In fact, I came across multiple deep pools that I am convinced held a larger brown or two, but for whatever reason they did not come out to play.

The pool above required a bit of rock-climbing to get up and around, or a swim through the middle, and I elected the former.

The sun crept behind the canyon walls all too soon, and I knew the day's adventures were coming to a close.  Fortunately, I managed to attract the attentions of one last good fish from the pool pictured above, by casting a Crawbugger towards the lush vegetation near the bank and letting it sink.

Another beauty of a brown struck, and I soon brought another colorful, heavily spotted male to hand, this one just shy of 18".  I wondered whether this fish had ever seen an angler before, as the buck slipped away from my grasp, merging back into the olive green flows.

As twilight settled, I bushwhacked my way out from the remote canyon stream with a twinge of regret to leave, but glad to know that such wild places and trout thrive in relative anonymity, there to be discovered anew by the adventurous.  

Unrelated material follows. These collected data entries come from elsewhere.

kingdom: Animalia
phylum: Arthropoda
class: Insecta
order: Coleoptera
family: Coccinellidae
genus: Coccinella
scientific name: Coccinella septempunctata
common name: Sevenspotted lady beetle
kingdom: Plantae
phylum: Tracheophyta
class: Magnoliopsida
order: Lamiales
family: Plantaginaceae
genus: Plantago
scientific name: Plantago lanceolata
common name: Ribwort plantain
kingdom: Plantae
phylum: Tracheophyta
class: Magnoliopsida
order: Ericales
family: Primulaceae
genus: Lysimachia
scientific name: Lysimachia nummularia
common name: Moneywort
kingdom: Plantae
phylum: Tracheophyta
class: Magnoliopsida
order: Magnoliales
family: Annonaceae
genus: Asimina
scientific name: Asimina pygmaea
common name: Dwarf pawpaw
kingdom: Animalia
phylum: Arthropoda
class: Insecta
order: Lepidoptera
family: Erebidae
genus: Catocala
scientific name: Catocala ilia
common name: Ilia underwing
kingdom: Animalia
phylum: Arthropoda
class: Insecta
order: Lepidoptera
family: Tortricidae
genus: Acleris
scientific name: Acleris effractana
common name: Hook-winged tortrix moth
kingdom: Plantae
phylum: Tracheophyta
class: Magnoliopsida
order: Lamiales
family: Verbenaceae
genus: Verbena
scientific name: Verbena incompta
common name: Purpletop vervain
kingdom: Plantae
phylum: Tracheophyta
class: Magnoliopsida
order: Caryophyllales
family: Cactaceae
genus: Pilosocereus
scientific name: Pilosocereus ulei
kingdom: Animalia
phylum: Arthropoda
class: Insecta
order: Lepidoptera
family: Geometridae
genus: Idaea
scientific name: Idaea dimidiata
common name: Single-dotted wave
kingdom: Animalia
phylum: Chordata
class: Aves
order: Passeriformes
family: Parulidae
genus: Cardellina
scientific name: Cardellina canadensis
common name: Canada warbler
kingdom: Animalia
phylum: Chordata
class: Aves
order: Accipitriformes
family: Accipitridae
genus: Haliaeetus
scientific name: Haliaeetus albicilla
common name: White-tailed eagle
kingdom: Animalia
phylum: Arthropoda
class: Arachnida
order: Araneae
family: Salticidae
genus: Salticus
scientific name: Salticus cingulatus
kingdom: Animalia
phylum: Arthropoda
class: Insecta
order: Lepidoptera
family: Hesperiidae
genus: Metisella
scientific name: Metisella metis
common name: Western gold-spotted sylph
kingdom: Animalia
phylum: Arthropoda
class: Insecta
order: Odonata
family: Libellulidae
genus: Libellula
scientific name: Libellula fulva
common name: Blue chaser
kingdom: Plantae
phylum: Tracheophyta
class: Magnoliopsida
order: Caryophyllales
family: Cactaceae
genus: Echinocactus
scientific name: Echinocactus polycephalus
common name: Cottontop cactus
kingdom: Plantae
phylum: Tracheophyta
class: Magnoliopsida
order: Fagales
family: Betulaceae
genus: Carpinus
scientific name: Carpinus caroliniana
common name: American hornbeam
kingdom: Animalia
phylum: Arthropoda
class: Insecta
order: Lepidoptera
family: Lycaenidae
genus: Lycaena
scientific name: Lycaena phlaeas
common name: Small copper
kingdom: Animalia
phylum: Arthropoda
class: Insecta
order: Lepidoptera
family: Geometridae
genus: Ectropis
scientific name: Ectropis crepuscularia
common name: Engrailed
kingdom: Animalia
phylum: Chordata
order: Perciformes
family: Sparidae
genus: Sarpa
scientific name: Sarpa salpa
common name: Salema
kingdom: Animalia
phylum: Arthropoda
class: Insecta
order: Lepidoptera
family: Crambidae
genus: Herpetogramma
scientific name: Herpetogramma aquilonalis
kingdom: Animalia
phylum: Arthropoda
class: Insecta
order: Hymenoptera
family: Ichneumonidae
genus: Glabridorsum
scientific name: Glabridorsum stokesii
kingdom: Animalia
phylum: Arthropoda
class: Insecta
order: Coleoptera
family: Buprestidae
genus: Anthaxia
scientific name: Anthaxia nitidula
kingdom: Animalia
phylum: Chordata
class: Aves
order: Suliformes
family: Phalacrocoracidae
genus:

  1. Iain, I'm glad to see you writing again. I missed reading about your adventures in search of wild trout. Well done as usual! Hope to read some more stories soon.

  2. Iain - I found your blog while researching fly fhishing in Arizona. I'm going to be in yrou fine state on business next month and I am hoping you could give me a few recommendations. Is there a way I could contact you?


  3. Iain,
    Great to see you back on the blog!
    I hope to see more of your work. I periodically check the site to see if anything new has come up and it was great to see the latest.

  4. Iain,
    Don't be such a stranger! I can't tell you how many times I've checked your blog for new content...what a joy when I saw this post! Thanks (as always) for your perspective and beautiful pics. It always feels like I'm there!